Если бы он знал наизусть хоть один псалом, то немедленно бы воспел в честь Господа своего. Но Леон не знал. Хотя случалось, случалось ему заглядывать в Библию. Оттуда, как пузырь со дна озера, всплыл образ молодого царя Давида, танцующего пред Господом своим. И строжайший ветхозаветный Бог, помнится, не без благосклонности взирал на танцующего в его честь Давида.
Если бы кто-нибудь увидел промокшего, с прилипшими волосами, с рюкзаком за плечами, с правой стороной лица в белых точках и в шрамах, дико скачущего вприсядку, исступлённо выкрикивающего что-то вроде: «Ух, ух… твою мать!», с перекошенной и одновременно счастливой улыбкой на синих устах Леона, то, вне всяких сомнений, подумал бы: сей человек безумен.

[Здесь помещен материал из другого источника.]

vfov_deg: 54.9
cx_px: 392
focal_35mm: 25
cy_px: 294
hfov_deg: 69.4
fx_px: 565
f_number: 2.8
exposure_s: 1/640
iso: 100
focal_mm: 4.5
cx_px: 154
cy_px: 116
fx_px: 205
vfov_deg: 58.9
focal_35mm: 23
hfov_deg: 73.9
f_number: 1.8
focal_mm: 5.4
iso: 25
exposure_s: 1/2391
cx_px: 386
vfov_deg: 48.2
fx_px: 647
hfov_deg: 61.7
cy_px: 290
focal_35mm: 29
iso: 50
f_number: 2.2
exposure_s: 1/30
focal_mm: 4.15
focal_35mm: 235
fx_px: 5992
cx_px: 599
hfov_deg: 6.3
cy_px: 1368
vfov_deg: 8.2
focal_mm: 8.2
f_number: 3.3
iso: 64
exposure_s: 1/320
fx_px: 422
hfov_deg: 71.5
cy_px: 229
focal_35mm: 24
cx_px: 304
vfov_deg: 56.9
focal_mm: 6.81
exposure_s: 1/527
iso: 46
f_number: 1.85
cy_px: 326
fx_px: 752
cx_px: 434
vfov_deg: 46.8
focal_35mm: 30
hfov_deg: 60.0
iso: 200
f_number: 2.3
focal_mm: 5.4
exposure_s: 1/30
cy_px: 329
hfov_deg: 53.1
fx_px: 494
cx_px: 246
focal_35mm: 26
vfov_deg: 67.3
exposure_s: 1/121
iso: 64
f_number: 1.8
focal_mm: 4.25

Но никто не увидел и никто, следовательно, ничего не подумал.
Пустым, как небо, было шоссе.
Лишь на излёте танца, когда от усердия пред Господом у Леона закружилась голова и подкосились ноги, вдали возник высокий чёрный грузовик с фарами, как со злыми жёлтыми глазами.
«Вот он, мой Голиаф!»— решил Леон. Разминая руки, вышел на середину шоссе, чтобы поразить чудовище, но не вложил Господь в ищущую его руку подходящего камня, поэтому Леон вернулся на обочину, продолжил путь.

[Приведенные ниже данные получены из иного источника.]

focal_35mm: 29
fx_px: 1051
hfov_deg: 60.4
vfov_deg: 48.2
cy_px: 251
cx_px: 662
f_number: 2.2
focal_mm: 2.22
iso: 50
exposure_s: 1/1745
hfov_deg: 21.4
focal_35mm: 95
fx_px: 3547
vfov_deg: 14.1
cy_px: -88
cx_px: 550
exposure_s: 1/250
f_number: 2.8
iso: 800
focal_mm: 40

Который становился чем дальше, тем свирепее.
Совершенно чёрным сделалось небо. Таким (от ненависти, не иначе) оно становилось перед тем, как побить землю белым градом.
Бетонная, исцарапанная коробка автобусной остановки обнаружилась по курсу.
«Мешки», — прочитал Леон на колеблемой ветром жёлтой табличке в неразличимых серых цифрах, как в пауках, несуществующего расписания. То был знак Господнего расположения, которое, в сущности, есть нечто иное, как испытание. В мешке, стало быть, предлагал Господь Леону укрыться, переждать грядущий град.
Но что может быть унизительнее и недостойнее для отмеченного Господом, нежели пережидать Господнюю милость в бетонном мешке, точнее, в Мешках?
Леон миновал мешок не глядя. А если и скосил ненароком глаза, то не в тоске по убежищу, а в изумлении от редкостной словесной и графической (графитти) похабщины, коей были изукрашены стены. Куда до них стенам теремка, где Леон ддл шампанское с Катей Хабло! Показалось странным, что в столь уединённом месте, как Мешки (где, кстати, они?), живут такие любители непристойностей. Не каждому ведь явится мысль вырубать графитти зубилом по бетону? Или слишком редко ходили автобусы, и мешковцы (мешочники?) изнемогали на остановке в тоске? Как бы там ни было, Леону нечего было делать в похабных Мешках.